Aufgaben und Übungen.
a – Welche Regelung sollte laut dem Textabschnitt über die Parallelgestaltung nach dem Entwurf des Schuldrechtsmodernisierungsgesetzes beibehalten werden?
b – Setzen Sie den Textabschnitt über die Parallelgestaltung im Anschluss an seinen letzten Satz fort.

Textabschnitt.
━━━━━━
Auch der nächste in die Betrachtung drängende Gedanke, nämlich der der Liberalisierung, treibt dieses Bedürfnis nach einer Parallelgestaltung. Das Bedürfnis ist allerdings nicht neu, es besteht „weiterhin“ und nur deswegen hat schon der Entwurf des Schuldrechtsmodernisierungsgesetzes vorgesehen, dass die Ausnahmeregelung im § 310 Abs 2 BGB beibehalten werden soll. Daraus ist aber nicht zu erkennen, dass der Gesetzgeber im Zuge der Schuldrechtsmodernisierung vor dem Liberalisierungshintergrund neue Rechtsfolgen herleiten will, die letztlich den Wegfall der Inhaltkontrolle bei Preisanpassungsklauseln bewirken.
Das Bedürfnis nach Parallelgestaltung besteht insbesondere deswegen, weil die Versorger in beiden Vertragssystemen ein berechtigtes Interesse haben, Kostensteigerungen während der Vertragslaufzeit an die Kunden weiterzugeben, ohne die Verträge kündigen zu müssen. Wäre diese Möglichkeit der Parallelgestaltung nicht gegeben, dann könnten die Versorger ihre Kostensteigerungen nur bei Tarifabnehmern unterbringen. Die Sonderabnehmer hätten somit einen stärkeren Schutz, wären besser gestellt, als Tarifkunden. Das sind sie aber nicht, dank wirksamer Parallelgestaltung.
Die Begründung des BGH für seinen Implementierungsgedanken geht letztlich ins Leere. Sie basiert zwar anfangs auf dem Willen des Gesetzgebers, übersteigt dann aber dessen Intention. Der BGH verneint einen stärkeren Schutz der Sonderabnehmer deutlich umfassender als der Gesetzgeber, er verneint ihn so sehr, dass er sogar vor einer Beseitigung der Inhaltskontrolle bei den Preisklauseln der Sonderabnehmer nicht zurückschreckt.
Der Gesetzgeber zielt dagegen mit seiner Vorstellung von einer Parallelgestaltung keineswegs auf den Untergang der Klauselkontrolle, weil er damit u.a. in eine mächtige Kollision mit dem EU-Recht geraten würde, und in so etwas gerät man eigentlich nur, wenn man sich vergaloppiert.
Ob der BGH so weit über die Vorgaben des Gesetzgebers hinausschießen darf, um geltendes Recht auszulegen, ist zumindest fraglich. Fraglich ist vor allem, zu welchem Zweck und mit welchem Ziel er diese Attacke geritten hat.
━━━━━━
Bereitgestelltes Material.

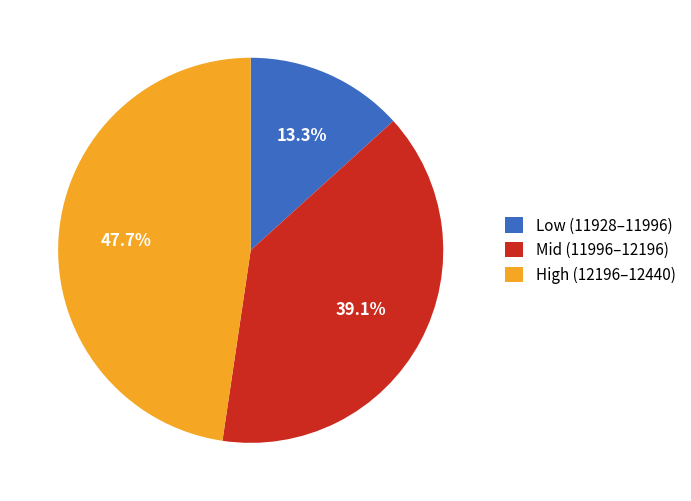

To the nearest percent, what is the average slice percentage?

33%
━━━━━━
Ergebnisse der Aufgaben.
a – Die Ausnahmeregelung im § 310 Abs 2 BGB sollte beibehalten werden.

b –
Um aber auch noch die Eingangsfrage zu beantworten: M.E sind es eindeutig die Versorger, die per obiter dicta privilegiert wurden.
Gruß
Jagni
RR-E-ft:
Bei den Bestimmungen der Grundversorgungsverordnungen handelt es sich um kein dispositives Recht und deshalb um keine gesetzlichen Regelungen im Sinne von § 307 Abs. 3 BGB. Sonst würde es des § 310 Abs. 2 BGB nicht bedürfen. Letzterer privilegiert schon seinem Wortlaut nach nur die Inhaltskontrolle in Bezug auf §§ 308, 309 BGB, nicht jedoch in Bezug auf § 307 BGB.
Jagni:
Wenn in Frage gestellt wird, dass das gesetzliche Preisänderungsrecht überhaupt in einen unter dem Dach der Privatautonomie nach den Regeln der Vertragsfreiheit gestalteten Sondervertrag eingepflanzt werden kann, dann ist der aufgezeigte Weg sicher ein Ansatz.
Allerdings erscheint er mit sehr filigran.
Der § 307 Abs 3 geht zunächst ganz allgemein von Rechtsvorschriften aus. Der Gedanke, die Rechtsvorschriften nun aufzuspalten in dispositives und zwingendes Recht (Verordnungsrecht) ist bestechend bis verwegen. Die Fortführung des Gedankens führt nämlich dazu, dass in AGB, die sich auf die Verträge der Sonderabnehmer beziehen, niemals zwingendes Recht verwendet werden kann, um eine wirksame Klausel zu begründen.
Ist dieser Denkansatz aber auch gefestigt und belastbar?
Offenbar wird davon ausgegangen, dass es bei zwingendem Recht nicht zu davon abweichenden Regelungen kommen kann und nur bei abweichenden Regelungen lässt § 307 Abs 3 BGB die Anwendung von Abs 1 und 2 gelten. Vor diesem Hintergrund wäre dann auch eine Rechtsvorschrift aus einer Verordnung keine Regelung im Sinne von § 307.
Dem steht nun die neue Rechtsetzung des VIII. Senats entgegen, Er bestimmt einfach, wohl Kraft der ihm zufallenden Kompetenz, dass auch zwingendes Recht, also eine Rechtsvorschrift aus einer Verordnung, „unverändert“ einbezogen werden kann. Damit setzt er Recht.
Mit dieser Gegensätzlichkeit ist jetzt umzugehen.
Gruß
Jagni
tangocharly:
Diese Problematik ist doch recht einfach einzuordnen:
(1) Da die GVV\'s für Sonderabnehmer nicht gelten, stellen sie keine Rechtsvorschriften dar i.S.v. § 307 Abs. 3 S.1 BGB, von denen eine Abweichung die Ampel auf Rot stellt.
(2) Erst wenn die GVV in den Sondervertrag implementiert wird, dann kreiert der Versorger \"Bedingungen, die unter § 310 Abs. 2 BGB fallen können (was aber erst dann wieder die Ampel auf Rot stellt, wenn weiteres Bedingungswerk gestellt wird und dies unter den Anwendungsbereich fällt).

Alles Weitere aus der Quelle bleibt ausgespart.